Um conto de duas cidades na neve
23/01/14 11:00Na última terça-feira, nevou praticamente o dia todo em Nova York. E, durante todo o dia, ouvi o barulho de pneus patinando na leve subida da rua ao lado, o ruído dos motores sendo exigidos ao máximo e –é claro— o som ensurdecedor das buzinas dos menos pacientes com o desespero do carro da frente.
Por várias vezes pedestres pararam para ajudar a empurrar um carro que tentava avançar sobre a neve ainda fofa.
Estranhei a demora da prefeitura para limpar a rua, já que, na minha primeira nevasca por aqui –e a primeira também do novo prefeito, Bill de Blasio, no poder—, a rapidez com que os caminhões passaram removendo a neve pela cidade me surpreendeu.

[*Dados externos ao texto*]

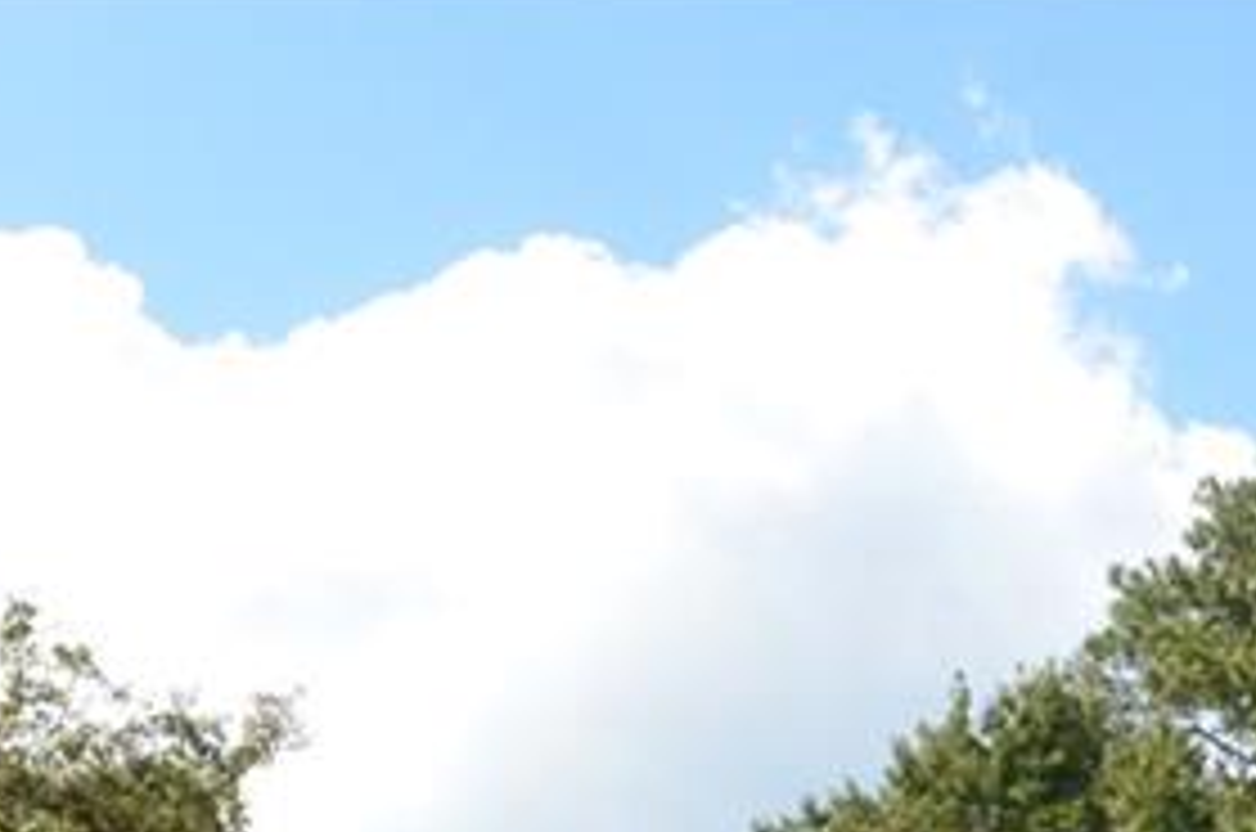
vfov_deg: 11.5
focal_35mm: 110
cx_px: 504
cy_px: 1495
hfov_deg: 18.6
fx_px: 3831
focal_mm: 20
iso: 1250
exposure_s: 1/800
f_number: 14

Achei que, desta vez, a demora se justificava pela rua em questão não ser lá uma via tão importante.
Mas o noticiário do dia seguinte mostrou que o estranhamento tinha fundamento. Blasio foi colocado na parede durante uma coletiva de imprensa por, supostamente, ter sido negligente com o atendimento a alguns bairros, como o Upper East Side, uma das regiões mais ricas da cidade.
Na mídia local, destacou-se o fato de que, no Brooklyn, bairro em que o prefeito ainda mora, a neve foi removida rapidamente.
Em alguns tabloides, surgiu a teoria de que Blasio já poderia estar colocando em prática seu combate ao que ele apelidou de “o conto de duas cidades”, uma rica e uma pobre, dentro de Nova York.
“O Upper East Side não votou no Blasio (…) Ele quer nos enfurecer”, disse a moradora Molly Jong Fast ao tabloide “New York Post”.
“Não acredito que o Blasio fez isso, ele está colocando todo mundo em perigo”, disse Barbara Tamerin, outra moradora.
O prefeito negou que tenha “privilegiado” algum bairro no socorro pós-nevasca. “Ninguém foi tratado diferente”, disse. “Acreditamos na abordagem [de trabalho] das cinco zonas [Manhattan, Brooklyn, Queens, Bronx e Staten Island].”
Na quarta à tarde, no entanto, ele passou pelo bairro para conversar com moradores e ver a situação no local. Até aquele momento, mais de 15 horas depois de cessada a neve, carros ainda patinavam em alguns cruzamentos.
“Enquanto toda a resposta à nevasca foi bem executada pela cidade, poderíamos ter feito mais para ajudar o Upper East Side”, admitiu.
Esse foi só o primeiro exemplo de como Blasio pode ter se tornado refém do próprio discurso de combate à desigualdade, que o ajudou a ser eleito. O “conto de duas cidades”, referência à ficção de Charles Dickens, já mostrou que tem potencial para ganhar inúmeras leituras nos diferentes bairros de Nova York e ser usado contra ele nos próximos quatro anos.
Para os moradores de Manhattan, do Bronx ou do Brooklyn, vai ser preciso ficar bem claro daqui para frente que ele está governando, de fato, para todos.